▶ TASK INSTRUCTIONS
Look through the entries below for the line that contains "171 107 42219", then set down that line and each one after it exactly, through the last.

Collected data
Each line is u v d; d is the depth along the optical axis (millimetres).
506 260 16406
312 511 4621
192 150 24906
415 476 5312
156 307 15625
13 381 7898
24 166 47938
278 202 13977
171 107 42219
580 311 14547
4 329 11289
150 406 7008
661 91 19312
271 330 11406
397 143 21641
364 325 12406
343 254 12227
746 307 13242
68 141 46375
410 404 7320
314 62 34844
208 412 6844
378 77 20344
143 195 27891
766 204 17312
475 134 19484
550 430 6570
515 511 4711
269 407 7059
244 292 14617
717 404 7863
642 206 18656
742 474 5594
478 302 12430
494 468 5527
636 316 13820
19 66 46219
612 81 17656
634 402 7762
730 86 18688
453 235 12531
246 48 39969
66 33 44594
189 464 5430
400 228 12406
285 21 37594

▶ RESULT
171 107 42219
580 311 14547
4 329 11289
150 406 7008
661 91 19312
271 330 11406
397 143 21641
364 325 12406
343 254 12227
746 307 13242
68 141 46375
410 404 7320
314 62 34844
208 412 6844
378 77 20344
143 195 27891
766 204 17312
475 134 19484
550 430 6570
515 511 4711
269 407 7059
244 292 14617
717 404 7863
642 206 18656
742 474 5594
478 302 12430
494 468 5527
636 316 13820
19 66 46219
612 81 17656
634 402 7762
730 86 18688
453 235 12531
246 48 39969
66 33 44594
189 464 5430
400 228 12406
285 21 37594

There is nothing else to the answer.